> [Data for this task]
::::::::
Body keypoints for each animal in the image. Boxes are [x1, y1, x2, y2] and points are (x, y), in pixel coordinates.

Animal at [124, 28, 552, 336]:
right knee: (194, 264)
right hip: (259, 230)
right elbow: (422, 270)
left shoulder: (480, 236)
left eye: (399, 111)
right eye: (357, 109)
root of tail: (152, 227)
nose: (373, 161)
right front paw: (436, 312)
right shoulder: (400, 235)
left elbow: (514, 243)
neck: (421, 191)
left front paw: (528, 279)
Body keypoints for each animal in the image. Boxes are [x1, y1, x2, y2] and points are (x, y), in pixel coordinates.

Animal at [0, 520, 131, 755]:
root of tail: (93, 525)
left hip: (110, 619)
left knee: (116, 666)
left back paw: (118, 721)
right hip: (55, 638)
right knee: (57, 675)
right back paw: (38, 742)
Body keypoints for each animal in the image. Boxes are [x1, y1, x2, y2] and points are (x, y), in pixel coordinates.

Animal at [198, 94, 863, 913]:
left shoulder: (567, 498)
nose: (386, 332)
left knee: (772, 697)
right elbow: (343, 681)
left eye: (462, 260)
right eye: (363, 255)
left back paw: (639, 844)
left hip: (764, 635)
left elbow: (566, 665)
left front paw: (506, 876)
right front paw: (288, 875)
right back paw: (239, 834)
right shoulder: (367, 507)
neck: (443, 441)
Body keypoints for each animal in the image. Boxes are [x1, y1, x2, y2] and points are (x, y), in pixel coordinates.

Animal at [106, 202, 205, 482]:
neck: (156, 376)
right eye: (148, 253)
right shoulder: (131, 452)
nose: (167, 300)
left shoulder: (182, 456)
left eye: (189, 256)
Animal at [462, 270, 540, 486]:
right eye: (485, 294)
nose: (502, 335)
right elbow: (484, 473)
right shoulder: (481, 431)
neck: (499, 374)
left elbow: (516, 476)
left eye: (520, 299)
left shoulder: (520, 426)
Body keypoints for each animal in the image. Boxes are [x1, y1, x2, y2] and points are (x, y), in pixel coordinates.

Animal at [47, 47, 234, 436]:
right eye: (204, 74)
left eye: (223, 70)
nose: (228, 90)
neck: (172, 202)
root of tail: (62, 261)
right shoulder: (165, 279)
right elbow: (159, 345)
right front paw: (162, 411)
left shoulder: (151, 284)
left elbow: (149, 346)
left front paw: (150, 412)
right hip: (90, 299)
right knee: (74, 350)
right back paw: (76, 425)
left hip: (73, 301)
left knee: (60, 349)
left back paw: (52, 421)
::::::::
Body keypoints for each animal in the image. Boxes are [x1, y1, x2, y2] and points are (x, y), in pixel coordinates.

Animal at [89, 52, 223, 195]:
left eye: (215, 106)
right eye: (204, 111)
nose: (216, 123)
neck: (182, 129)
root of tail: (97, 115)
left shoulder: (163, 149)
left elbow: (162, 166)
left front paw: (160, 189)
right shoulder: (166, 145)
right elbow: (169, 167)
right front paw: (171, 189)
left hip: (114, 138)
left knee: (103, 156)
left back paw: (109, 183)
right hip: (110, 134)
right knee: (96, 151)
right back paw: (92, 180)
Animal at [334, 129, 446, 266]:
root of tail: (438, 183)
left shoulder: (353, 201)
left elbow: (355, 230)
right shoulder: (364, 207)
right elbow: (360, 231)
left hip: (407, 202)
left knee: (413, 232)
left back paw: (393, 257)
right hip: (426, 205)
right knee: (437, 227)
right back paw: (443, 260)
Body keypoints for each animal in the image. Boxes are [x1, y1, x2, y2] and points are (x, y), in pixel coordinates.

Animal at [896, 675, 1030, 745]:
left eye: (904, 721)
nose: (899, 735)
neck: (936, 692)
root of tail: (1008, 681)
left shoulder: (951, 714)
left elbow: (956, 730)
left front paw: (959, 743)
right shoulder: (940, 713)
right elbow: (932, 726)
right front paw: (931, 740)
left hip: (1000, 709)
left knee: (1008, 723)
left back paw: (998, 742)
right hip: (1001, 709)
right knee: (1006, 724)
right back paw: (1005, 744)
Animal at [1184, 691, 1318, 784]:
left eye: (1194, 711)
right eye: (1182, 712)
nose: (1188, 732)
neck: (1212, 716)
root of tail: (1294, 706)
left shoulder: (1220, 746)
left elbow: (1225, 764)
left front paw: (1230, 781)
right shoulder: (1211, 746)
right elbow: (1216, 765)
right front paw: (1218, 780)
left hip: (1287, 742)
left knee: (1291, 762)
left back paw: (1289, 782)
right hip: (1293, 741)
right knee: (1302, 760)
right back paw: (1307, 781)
::::::::
> [Work required] Report every line in the data above in which the word "root" appears.

> [Response area]
root of tail: (152, 227)
root of tail: (93, 525)
root of tail: (62, 261)
root of tail: (97, 115)
root of tail: (438, 183)
root of tail: (1008, 681)
root of tail: (1294, 706)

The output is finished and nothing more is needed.